■ What you will do: Copy everything from the start of the records down to the line containing "returns 8:29", swapping each "frame" for "snapshot" and keeping the rest the same.

■ Information provided:

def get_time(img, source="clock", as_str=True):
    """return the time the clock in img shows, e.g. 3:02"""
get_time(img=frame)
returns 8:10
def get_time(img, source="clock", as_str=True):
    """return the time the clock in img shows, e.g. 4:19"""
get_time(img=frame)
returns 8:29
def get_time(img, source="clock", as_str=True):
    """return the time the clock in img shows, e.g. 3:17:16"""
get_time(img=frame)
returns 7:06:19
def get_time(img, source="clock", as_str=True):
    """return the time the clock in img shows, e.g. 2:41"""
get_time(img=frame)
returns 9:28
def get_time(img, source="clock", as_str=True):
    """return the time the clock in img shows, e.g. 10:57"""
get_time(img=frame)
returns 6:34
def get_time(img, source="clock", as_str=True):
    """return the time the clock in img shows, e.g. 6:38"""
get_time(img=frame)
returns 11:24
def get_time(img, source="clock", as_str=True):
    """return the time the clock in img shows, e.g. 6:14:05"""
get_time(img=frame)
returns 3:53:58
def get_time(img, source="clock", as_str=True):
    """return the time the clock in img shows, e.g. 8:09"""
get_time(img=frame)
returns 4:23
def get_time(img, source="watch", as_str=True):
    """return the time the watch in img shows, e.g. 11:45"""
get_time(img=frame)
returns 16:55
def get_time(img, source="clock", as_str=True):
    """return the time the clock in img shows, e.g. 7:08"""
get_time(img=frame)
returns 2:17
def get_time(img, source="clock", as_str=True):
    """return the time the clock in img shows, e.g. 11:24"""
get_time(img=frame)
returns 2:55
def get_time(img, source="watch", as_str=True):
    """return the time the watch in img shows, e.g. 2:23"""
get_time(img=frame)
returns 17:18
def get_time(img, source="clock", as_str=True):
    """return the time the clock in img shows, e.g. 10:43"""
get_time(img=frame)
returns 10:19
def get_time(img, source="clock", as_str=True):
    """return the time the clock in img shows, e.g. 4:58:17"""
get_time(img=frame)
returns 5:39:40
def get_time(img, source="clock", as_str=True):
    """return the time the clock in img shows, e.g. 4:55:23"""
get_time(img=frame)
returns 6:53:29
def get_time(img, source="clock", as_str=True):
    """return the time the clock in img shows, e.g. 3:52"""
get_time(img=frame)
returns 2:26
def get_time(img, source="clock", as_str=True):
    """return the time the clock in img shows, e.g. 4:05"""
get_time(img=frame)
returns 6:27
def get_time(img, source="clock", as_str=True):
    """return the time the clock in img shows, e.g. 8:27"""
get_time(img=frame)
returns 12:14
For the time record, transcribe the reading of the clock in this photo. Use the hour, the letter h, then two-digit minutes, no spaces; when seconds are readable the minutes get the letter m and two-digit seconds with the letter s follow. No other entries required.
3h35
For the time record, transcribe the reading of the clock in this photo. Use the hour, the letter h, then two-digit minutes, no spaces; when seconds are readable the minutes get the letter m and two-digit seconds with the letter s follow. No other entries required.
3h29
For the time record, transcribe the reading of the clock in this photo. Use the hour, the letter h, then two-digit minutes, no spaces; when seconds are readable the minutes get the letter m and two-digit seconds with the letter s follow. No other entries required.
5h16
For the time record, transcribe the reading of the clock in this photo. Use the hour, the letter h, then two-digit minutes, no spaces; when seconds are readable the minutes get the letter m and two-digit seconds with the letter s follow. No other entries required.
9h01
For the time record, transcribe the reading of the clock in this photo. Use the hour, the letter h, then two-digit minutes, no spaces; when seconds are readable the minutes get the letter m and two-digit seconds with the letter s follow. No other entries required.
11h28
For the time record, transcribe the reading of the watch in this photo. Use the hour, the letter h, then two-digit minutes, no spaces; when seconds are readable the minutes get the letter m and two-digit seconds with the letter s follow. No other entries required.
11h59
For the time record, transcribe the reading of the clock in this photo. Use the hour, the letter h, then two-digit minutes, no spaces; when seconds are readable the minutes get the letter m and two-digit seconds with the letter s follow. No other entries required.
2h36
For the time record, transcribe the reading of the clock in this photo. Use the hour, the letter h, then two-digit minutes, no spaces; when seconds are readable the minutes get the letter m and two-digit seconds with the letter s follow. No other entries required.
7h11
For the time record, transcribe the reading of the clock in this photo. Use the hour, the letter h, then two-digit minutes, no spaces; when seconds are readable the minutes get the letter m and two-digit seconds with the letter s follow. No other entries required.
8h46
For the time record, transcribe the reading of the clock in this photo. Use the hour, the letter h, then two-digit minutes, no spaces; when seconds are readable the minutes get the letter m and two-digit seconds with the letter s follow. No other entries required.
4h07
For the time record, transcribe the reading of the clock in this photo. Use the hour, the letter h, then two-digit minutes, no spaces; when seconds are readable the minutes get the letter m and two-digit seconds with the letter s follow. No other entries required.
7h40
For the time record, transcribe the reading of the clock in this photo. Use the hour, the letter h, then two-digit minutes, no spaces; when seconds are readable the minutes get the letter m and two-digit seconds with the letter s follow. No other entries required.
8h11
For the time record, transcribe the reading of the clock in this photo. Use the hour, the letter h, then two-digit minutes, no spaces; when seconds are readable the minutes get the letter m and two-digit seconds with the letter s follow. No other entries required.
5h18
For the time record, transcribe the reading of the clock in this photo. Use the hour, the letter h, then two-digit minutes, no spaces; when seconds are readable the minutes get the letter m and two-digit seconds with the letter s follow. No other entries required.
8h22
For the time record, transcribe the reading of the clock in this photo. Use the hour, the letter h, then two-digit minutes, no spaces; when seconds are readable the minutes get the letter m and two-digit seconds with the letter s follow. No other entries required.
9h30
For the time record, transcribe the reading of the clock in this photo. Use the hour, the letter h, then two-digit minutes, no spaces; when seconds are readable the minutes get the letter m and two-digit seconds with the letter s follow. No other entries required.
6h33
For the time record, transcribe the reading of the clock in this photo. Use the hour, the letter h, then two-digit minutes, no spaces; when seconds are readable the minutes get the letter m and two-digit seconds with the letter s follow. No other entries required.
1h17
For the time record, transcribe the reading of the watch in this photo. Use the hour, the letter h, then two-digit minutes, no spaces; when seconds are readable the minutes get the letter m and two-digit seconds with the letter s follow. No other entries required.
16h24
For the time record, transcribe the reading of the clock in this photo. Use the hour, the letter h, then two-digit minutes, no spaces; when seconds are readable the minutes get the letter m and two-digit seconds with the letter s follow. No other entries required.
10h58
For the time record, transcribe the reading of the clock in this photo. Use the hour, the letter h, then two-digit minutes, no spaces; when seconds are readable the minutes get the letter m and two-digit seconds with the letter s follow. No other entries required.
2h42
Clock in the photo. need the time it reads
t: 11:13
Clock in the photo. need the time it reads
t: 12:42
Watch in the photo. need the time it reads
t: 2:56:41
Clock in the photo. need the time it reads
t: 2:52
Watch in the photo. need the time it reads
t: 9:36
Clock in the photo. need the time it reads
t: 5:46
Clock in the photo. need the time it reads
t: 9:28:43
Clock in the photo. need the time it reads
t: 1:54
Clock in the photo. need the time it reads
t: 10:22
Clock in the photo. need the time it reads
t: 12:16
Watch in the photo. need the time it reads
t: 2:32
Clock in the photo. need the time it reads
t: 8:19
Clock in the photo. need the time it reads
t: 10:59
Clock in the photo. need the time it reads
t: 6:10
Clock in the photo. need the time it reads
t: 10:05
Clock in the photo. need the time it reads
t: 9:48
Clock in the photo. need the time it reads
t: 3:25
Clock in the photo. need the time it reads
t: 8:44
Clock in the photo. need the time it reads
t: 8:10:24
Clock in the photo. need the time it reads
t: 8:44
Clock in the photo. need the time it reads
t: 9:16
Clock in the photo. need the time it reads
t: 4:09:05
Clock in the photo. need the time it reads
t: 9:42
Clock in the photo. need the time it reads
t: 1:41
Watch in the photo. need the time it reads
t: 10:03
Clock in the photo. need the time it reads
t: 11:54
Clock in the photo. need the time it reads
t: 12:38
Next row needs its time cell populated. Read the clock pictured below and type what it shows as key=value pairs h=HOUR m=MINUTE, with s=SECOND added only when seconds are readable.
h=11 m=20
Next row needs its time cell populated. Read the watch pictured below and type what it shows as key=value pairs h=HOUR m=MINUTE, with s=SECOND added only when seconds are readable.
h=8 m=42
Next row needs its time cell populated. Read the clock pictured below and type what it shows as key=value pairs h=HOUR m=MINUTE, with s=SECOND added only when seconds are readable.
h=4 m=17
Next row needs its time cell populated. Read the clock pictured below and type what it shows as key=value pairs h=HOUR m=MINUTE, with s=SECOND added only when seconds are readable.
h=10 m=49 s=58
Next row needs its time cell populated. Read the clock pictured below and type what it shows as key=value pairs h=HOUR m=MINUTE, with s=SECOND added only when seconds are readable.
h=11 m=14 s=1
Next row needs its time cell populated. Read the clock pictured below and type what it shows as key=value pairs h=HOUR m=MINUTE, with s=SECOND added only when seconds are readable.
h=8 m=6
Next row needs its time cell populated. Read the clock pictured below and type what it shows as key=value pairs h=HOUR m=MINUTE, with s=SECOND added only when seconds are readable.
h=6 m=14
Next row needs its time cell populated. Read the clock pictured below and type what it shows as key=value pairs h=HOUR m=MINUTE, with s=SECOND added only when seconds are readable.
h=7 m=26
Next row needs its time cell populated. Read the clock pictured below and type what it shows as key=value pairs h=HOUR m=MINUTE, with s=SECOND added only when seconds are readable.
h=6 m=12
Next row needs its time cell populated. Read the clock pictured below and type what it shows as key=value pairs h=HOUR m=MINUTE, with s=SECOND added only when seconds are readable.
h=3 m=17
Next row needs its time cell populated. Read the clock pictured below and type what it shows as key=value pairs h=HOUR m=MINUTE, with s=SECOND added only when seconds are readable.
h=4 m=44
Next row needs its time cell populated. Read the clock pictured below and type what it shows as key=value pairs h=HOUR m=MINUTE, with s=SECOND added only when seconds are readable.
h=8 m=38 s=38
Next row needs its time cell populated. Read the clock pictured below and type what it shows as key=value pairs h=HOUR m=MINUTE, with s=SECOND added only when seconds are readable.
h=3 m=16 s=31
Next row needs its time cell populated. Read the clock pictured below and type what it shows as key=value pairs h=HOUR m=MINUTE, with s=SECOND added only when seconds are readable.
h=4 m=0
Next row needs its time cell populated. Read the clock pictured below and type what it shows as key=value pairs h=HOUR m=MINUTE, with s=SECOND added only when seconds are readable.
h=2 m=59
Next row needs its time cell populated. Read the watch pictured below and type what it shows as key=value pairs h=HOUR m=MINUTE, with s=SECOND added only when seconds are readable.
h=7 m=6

■ Solution to this task:
def get_time(img, source="clock", as_str=True):
    """return the time the clock in img shows, e.g. 3:02"""
get_time(img=snapshot)
returns 8:10
def get_time(img, source="clock", as_str=True):
    """return the time the clock in img shows, e.g. 4:19"""
get_time(img=snapshot)
returns 8:29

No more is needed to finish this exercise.